# one vs. one Warcraft III battle net problems



## Perseus (Aug 19, 2003)

I am trying to play a friend over Battlenet. We just want to play one vs. one. Whenever I create a game, he cant join it because it says its not found despite the fact I created it. Someone said it has something to do with a firewall. I dont know what that is or how to get rid of it. I use road runner service. So does my friend. I cant join his games either. What can I do? Is there a way to invite? All I want to do is play one on one vs my friend. Thanks!


----------



## Vash137 (Aug 23, 2003)

Do you have your personal firewall enabled in the Sharing pane of System Preferences? If so then turn it off.  Or, if you have a router such as Airport, or a Linksys router, then you will have to do something called Port Mapping.


----------



## kainjow (Aug 24, 2003)

Yes I've tried making games but my friends can't join and I know it's because of the AirPort (or the router). Blizzard's help was too vague, does anybody know how to setup port mapping for an AirPort network?


----------



## Vash137 (Aug 24, 2003)

## DATA EXTRACT

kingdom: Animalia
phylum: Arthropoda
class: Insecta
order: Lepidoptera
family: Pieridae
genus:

## PROBLEMS
1 – Answer these questions from the Warcraft III forum thread:
(a) What internet service do Perseus and the friend both use?
(b) Where does Vash137 say a personal firewall might be enabled?
(c) Which network does kainjow want to set up port mapping for?
2 – Using the Warcraft III forum thread, decide whether each statement is true. Answer yes or no for each, and quote the words that settle it.
(a) Perseus can join the friend's games.
(b) Vash137 says someone with a Linksys router has to do port mapping.
(c) kainjow found Blizzard's help clear.
3 – The Warcraft III forum thread ends with a header for a new post by Vash137 that has no text under it. Write that reply.

## ANSWERS BY TASK
1 –
(a) Road Runner.
(b) In the Sharing pane of System Preferences.
(c) An AirPort network.

2 –
(a) No. "I cant join his games either."
(b) Yes. "if you have a router such as Airport, or a Linksys router, then you will have to do something called Port Mapping."
(c) No. "Blizzard's help was too vague"

3 –
Yea, it's rather simple when using Airport Admin Utility. Well, open up the utility and click on the show all settings button.  From there go to the Port Mapping Tab.  Now go to this blizzard FAQ page, and near the bottom is a list of ports, those are all of the port numbers that you will have to open up.  For this to work you will also have to tell your Mac to use a static IP address (System Prefs --> Networking) make sure it's in the format of "10.0.1.x"  Now, back to the admin utility.  Press the add button and enter your mac's static IP in the IP field, and the same port number in both public and private port fields.  You will have too do this for every port that WC3 requires to play.  Finally press the update button, wait for Airport to restart and you should be all set for Warcraft 3.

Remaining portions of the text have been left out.